En termes de ligne politique. Pendant longtemps, la lutte contre le racisme, sous toutes ses formes, était un repère politique structurant à gauche. De l'affaire Dreyfus aux générations qui ont écrit les pages de la Résistance et du mouvement ouvrier, sans oublier la marche pour l'égalité des années 80. Ce combat inclut autant la lutte contre l'antisémitisme, l'islamophobie que la négrophobie. Cette boussole à gauche est fondamentale, au même titre que l'a toujours été la lutte anticoloniale – je pense au Vietnam ou à l'Algérie, par exemple.
Or, depuis le 7 octobre dernier, les gauches paraissent perdre le nord, comme si les aiguilles s'affolaient au point de renoncer à l'une ou l'autre de leurs valeurs. Idem sur l'internationalisme, victime du triste retour du « campisme » qui voudrait transformer en loi la maxime qui prétend que « l'ennemi de mon ennemi est forcément mon ami ». C'est la même cohérence qui nous pousse, au NPA, à affirmer notre solidarité pour les résistances à la fois palestinienne, kurde ou ukrainienne, par exemple.

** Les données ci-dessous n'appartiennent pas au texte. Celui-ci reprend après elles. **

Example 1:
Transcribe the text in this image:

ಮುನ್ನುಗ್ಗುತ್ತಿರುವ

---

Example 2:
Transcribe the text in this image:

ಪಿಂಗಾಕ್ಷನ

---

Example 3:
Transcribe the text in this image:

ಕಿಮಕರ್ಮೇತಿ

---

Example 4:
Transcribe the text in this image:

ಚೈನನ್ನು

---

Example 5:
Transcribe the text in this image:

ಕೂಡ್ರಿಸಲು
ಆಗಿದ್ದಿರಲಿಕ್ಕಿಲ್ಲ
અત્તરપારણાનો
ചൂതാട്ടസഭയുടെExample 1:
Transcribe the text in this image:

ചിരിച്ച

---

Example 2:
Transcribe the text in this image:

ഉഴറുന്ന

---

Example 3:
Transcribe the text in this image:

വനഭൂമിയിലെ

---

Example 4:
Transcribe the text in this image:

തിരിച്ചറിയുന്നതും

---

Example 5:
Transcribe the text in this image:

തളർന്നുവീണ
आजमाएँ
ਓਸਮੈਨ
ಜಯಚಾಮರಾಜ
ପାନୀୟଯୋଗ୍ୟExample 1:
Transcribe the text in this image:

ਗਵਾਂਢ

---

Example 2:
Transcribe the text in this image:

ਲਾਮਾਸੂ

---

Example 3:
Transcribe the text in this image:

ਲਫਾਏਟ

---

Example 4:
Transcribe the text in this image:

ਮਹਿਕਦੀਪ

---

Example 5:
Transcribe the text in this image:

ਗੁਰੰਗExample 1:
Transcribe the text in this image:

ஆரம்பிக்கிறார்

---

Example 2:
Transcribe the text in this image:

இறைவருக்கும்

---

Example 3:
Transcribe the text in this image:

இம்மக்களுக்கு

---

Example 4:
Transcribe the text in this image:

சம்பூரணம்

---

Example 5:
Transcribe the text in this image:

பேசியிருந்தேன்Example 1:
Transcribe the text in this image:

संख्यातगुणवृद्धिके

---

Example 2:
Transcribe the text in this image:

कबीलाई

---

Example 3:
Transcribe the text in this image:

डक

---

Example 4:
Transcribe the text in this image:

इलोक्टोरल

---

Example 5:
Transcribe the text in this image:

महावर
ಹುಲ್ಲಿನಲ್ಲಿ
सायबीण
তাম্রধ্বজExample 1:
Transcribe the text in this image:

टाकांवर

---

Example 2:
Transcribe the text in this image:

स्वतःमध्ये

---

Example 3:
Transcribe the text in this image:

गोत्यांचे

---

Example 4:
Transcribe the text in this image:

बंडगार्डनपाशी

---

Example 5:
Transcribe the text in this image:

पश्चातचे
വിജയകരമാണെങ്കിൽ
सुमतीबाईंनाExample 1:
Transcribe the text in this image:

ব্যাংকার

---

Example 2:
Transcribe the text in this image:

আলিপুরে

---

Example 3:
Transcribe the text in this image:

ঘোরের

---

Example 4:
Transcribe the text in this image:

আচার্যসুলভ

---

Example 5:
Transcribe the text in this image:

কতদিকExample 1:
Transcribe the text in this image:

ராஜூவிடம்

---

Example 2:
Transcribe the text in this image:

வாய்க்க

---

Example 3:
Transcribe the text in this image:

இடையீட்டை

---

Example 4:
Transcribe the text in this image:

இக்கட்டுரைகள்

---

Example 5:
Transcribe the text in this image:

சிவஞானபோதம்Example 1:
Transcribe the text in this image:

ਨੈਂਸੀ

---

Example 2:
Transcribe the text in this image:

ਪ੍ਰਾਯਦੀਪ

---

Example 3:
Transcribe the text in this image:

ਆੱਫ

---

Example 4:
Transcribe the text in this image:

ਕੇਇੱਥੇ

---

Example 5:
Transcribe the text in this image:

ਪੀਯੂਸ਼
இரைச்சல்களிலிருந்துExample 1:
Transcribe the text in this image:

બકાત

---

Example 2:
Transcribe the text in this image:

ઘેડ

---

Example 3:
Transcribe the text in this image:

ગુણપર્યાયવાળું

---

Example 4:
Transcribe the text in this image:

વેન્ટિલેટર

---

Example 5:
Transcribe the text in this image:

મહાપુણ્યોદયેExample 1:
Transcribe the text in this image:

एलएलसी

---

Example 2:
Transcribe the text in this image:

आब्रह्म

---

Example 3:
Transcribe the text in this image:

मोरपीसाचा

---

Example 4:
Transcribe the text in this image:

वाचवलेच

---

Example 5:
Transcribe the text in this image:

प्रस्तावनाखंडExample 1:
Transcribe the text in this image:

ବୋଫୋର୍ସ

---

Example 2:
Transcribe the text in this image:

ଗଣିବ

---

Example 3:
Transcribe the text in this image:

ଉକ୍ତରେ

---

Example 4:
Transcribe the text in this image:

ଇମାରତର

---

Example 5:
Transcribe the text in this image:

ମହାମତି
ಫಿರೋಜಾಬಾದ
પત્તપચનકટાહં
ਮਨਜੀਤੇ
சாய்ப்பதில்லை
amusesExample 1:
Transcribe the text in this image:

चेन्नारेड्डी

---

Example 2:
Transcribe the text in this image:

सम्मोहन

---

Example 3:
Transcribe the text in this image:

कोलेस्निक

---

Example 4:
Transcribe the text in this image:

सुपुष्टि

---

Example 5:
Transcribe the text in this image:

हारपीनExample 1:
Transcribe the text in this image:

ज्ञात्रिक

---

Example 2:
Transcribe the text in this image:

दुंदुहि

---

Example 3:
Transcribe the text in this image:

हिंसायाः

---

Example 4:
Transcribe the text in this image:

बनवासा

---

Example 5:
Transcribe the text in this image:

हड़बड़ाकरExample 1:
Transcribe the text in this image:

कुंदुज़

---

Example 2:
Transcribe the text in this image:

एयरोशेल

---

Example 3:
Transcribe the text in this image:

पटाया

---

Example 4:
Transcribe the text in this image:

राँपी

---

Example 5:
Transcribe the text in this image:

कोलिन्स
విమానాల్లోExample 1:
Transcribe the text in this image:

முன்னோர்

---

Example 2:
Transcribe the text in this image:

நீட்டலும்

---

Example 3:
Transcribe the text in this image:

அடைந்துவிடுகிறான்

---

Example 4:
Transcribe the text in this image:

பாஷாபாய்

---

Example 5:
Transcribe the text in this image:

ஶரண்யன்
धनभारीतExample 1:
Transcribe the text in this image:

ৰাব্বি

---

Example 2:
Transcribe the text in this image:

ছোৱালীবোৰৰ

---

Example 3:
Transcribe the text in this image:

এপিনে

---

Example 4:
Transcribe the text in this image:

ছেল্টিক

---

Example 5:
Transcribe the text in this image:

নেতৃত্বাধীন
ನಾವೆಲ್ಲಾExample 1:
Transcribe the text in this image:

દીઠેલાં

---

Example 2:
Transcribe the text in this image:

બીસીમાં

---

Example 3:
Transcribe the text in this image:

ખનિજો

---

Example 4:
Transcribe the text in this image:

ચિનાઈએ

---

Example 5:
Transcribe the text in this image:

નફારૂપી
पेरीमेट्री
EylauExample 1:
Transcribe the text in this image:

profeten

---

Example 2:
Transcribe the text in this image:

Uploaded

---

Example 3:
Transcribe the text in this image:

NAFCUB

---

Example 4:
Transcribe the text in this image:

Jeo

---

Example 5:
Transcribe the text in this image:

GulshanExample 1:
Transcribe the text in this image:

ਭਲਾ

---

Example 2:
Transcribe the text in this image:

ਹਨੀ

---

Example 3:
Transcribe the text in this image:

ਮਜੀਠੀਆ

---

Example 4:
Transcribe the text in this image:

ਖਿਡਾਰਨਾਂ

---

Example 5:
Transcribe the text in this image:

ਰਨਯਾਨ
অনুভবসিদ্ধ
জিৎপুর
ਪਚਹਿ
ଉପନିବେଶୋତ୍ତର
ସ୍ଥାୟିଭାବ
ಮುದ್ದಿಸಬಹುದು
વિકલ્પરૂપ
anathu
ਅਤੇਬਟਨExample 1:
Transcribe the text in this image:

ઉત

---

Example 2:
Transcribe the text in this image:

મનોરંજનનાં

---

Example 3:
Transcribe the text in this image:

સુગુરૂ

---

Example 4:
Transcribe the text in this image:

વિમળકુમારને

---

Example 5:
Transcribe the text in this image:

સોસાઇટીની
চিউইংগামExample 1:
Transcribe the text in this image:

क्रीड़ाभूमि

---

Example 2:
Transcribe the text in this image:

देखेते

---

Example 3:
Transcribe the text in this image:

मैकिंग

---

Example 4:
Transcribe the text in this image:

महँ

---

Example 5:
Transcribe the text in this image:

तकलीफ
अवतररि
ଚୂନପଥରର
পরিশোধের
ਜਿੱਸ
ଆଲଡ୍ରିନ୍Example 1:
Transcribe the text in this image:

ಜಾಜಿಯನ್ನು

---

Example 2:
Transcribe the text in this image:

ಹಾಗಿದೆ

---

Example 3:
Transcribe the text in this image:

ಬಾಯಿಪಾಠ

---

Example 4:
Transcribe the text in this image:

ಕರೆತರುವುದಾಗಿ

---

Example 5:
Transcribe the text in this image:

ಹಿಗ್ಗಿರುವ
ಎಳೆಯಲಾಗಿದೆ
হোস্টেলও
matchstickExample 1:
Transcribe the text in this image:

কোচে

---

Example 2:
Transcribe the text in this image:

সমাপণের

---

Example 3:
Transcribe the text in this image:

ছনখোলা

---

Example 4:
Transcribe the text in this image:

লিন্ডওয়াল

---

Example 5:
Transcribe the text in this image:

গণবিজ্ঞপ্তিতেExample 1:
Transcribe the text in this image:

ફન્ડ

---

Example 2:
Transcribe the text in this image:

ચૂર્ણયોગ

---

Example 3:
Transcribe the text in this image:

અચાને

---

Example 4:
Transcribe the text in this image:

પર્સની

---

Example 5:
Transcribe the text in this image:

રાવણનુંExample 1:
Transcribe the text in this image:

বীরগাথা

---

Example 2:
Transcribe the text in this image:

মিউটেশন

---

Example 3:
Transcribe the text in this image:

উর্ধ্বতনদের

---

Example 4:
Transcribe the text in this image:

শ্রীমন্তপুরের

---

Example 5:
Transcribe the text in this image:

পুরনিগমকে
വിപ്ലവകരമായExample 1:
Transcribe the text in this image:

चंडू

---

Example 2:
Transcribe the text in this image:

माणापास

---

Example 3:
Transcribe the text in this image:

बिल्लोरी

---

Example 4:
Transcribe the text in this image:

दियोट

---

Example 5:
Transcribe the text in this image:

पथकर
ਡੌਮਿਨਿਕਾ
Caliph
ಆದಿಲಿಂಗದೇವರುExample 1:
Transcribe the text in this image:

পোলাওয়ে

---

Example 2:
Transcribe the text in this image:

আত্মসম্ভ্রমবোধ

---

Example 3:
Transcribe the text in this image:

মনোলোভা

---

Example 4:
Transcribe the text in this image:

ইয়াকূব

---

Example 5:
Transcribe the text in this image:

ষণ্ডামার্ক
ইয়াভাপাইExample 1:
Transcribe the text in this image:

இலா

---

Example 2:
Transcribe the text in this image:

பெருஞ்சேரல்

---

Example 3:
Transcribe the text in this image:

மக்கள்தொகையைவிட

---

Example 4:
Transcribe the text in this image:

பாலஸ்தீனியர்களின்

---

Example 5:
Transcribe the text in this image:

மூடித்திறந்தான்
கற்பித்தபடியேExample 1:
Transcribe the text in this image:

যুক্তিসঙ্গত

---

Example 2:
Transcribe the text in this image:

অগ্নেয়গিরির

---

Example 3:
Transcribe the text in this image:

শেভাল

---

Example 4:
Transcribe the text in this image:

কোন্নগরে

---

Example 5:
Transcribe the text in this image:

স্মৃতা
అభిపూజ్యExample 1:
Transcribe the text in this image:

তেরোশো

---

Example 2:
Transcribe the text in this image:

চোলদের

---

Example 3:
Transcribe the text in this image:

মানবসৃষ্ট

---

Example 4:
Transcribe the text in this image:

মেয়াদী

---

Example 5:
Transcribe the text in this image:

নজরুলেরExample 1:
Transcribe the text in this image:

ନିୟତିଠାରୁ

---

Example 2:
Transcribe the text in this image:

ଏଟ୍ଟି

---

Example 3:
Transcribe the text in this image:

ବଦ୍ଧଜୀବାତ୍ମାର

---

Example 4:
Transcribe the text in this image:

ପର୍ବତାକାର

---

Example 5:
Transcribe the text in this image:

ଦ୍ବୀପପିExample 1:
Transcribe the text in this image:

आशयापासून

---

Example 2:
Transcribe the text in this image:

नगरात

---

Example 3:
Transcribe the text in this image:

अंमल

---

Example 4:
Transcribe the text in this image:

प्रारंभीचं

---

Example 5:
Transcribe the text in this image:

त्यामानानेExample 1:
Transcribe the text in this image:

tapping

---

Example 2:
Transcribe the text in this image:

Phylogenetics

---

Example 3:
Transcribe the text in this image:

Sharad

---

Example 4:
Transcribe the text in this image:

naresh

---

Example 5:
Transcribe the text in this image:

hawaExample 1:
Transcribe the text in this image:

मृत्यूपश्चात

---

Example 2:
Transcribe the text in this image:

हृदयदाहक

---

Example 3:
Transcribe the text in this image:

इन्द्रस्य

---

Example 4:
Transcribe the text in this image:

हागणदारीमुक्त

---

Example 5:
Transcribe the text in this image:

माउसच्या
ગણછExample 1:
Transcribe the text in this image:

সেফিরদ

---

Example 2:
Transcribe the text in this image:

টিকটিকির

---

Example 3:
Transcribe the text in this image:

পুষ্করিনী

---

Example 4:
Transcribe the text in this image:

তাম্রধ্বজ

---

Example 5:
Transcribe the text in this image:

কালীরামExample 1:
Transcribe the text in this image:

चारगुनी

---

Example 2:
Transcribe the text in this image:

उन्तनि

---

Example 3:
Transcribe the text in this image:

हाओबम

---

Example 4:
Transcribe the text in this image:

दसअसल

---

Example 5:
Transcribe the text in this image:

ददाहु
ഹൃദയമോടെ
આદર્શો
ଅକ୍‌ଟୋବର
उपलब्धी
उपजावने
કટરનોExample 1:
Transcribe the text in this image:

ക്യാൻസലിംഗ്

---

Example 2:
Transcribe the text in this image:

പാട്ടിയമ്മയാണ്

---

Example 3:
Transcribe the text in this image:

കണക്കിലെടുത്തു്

La gauche a en effet été accusée d'antisémitisme, de complicité avec le Hamas dans cette période, et le NPA n'y a pas échappé. Y a-t-il eu des maladresses, quand vous relisez les événements depuis le 7 octobre ? Avez-vous réussi à tenir tous les bouts ?
J'appartiens à un courant politique, la IVe Internationale, où des camarades ont été porteurs de valises pour le FLN, remplies d'argent ou d'armes. C'était notre contribution à la lutte d'indépendance algérienne. Pour ma part, j'en tire une grande fierté. Cela ne nous empêchait pas à l'époque de formuler nos désaccords, voire des critiques sur certaines modalités d'action. Nous étions par exemple opposés aux attentats aveugles contre les civils. Des questions morales d'autant plus importantes qu'une des conditions pour qu'une lutte de libération nationale l'emporte, c'est que la société coloniale elle-même se fracture.
L'accusation d'apologie du terrorisme qui nous est faite est une insulte à notre histoire.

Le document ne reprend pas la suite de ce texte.